Robin: Get the 4x10" or CD box set that is available from www.pelagic-records.com. These acrylic box sets, which come with one printed acrylic layer for every pelagial depth zone, are the realization of the full vision I had with Pelagial, from the artwork to the packaging to the music to the video side of things -- the enclosed Pelagial DVD, which has a 5:1 Dolby Surround mix of the instrumental album, is the most complete Pelagial experience you can get.
Scene Point Blank: The album was designed not only to aurally reflect a journey to the bottom of the ocean, but also describe an analogous journey into the depths of the human psyche. The lyrics, accordingly, seem to reflect a lot of questions that arise from discussions of free will and agency. What do you think is actually at the heart of the human subconscious? How much are we really ruled by our unstated desires and motivations? And how comfortable are we going to be if we do succeed in looking that far into ourselves?

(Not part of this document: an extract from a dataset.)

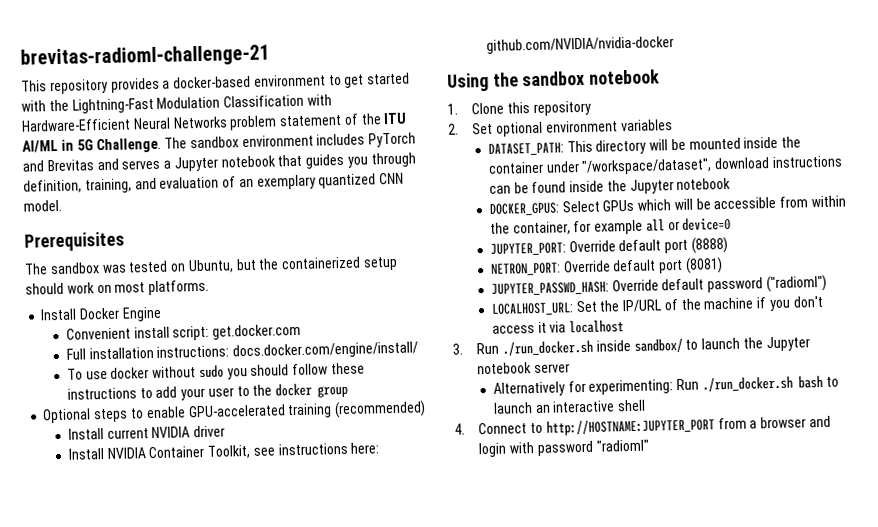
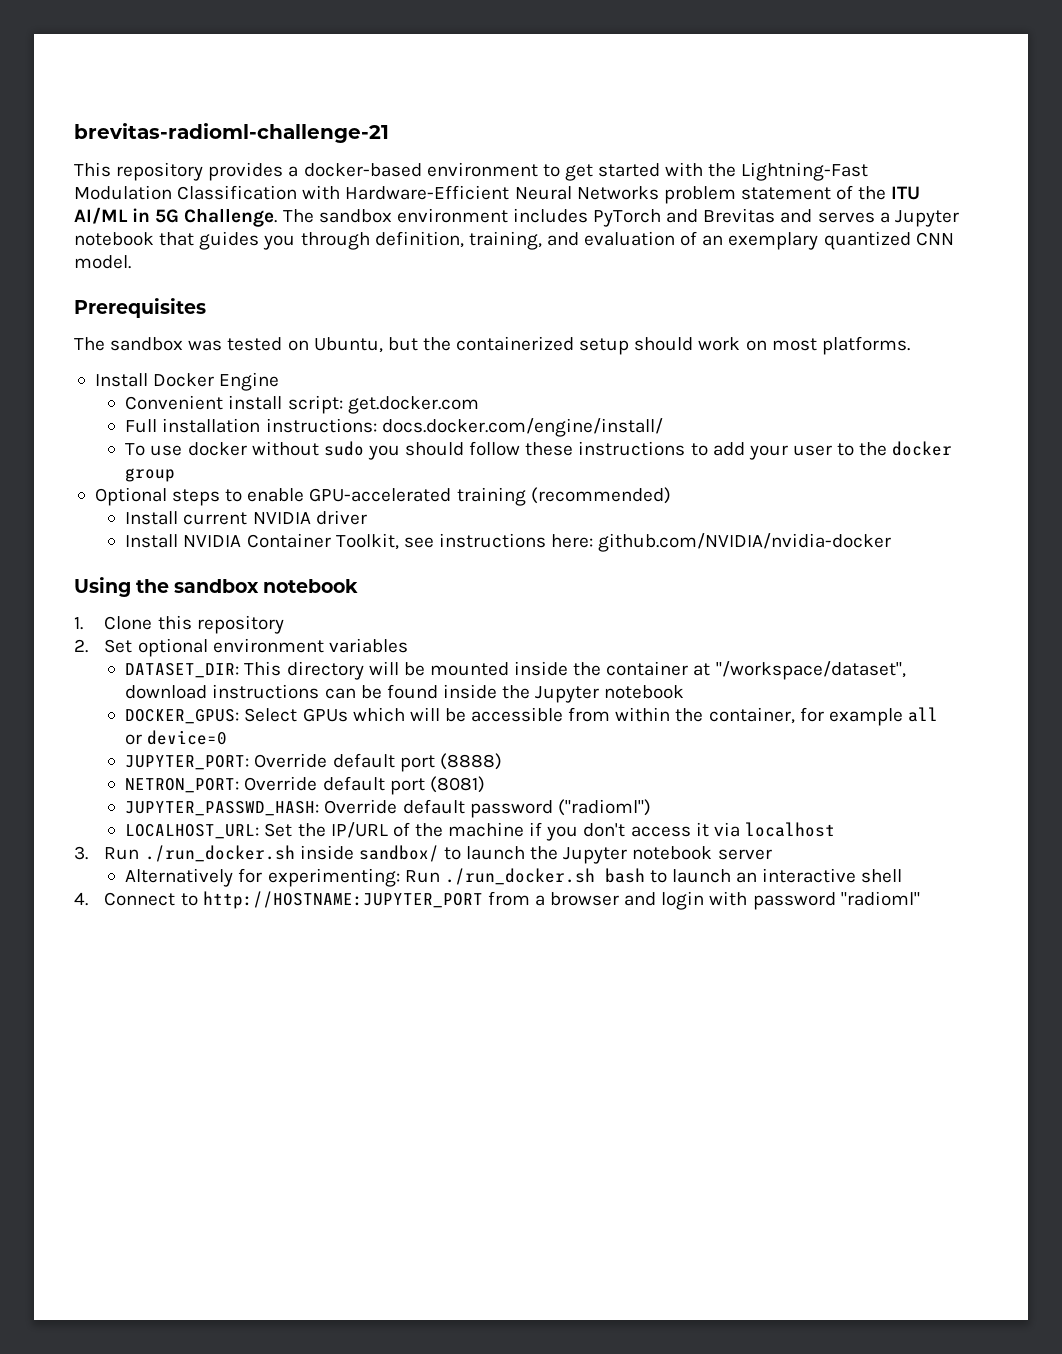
[487,142,564,156] DATASET_PATH: -> [125,663,240,678] DATASET_DIR:
[545,161,580,173] under -> [693,663,711,676] at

Robin: Not very comfortable, so much is sure. I believe that freedom of will, freedom of decision-making, etc., is a farce to a large extent. In modern philosophy, instrumentalist rationality (how to get something) is being differentiated from prudent rationality, which addresses the question of whether our goals, desires and wishes themselves are rational or not. But this is beyond the scope of rationality in my opinion, and hence I don't think something like prudent rationality exists. Our wishes and desires are at the root of all our actions. If I have a desire to do something which is harmful to others, for example, then I can decide not to do that because of certain implications. But this is not going to affect my desire to do it, this is just restraining it, and this is as far as rationality can potentially reach.
Scene Point Blank: After discussing fundamentalist Christian beliefs on Heliocentric and Anthropocentric and now discussing the human psyche on Pelagial, what other philosophical topics are of interest to the band? What do you see yourselves writing on in the future?
Robin: Again, I live in the present tense and I am not even thinking about our next album yet.
Scene Point Blank: Speaking of the future, can you share any more details on what's in your upcoming 3xDVD release Collective Oblivion?
Robin: Collective Oblivion is going to be released in October or November 2013. It will be a 3xDVD with loads of content. DVD 1 will feature a complete band history, from the early days of the collective until today. DVD 2 will have two complete live shows, from Summer Breeze Festival in Germany and from the Heliocentric record release show in Switzerland, where we played with a lot of extra players—11 people on stage. Also some clips from a special show at the museum for musical instruments in Berlin, where we included some historic 16th Century instruments into our performance. DVD 3 will have video tour blogs from North America, Australia, China, and Russia, as well as live clips from all over the globe. The DVD comes with a massive 30-page booklet with more tour diaries and photos from 2001 until today.
Scene Point Blank: We know it's a bit trite, but forgive us, we just have to know. What are you guys listening to these days? Are there any bands you think aren't getting enough attention or praise?
Robin: The latest Bosnian Rainbows and Baptists albums are currently on heavy rotation on my iPod. As for bands not getting enough attention, definitely check out that band ABRAHAM from Switzerland that I am releasing on my label Pelagic Records. They are quite incredible. Another band is Family from NYC, also on my label. This band should get a lot more attention than they do.
Scene Point Blank: Thanks again for your time!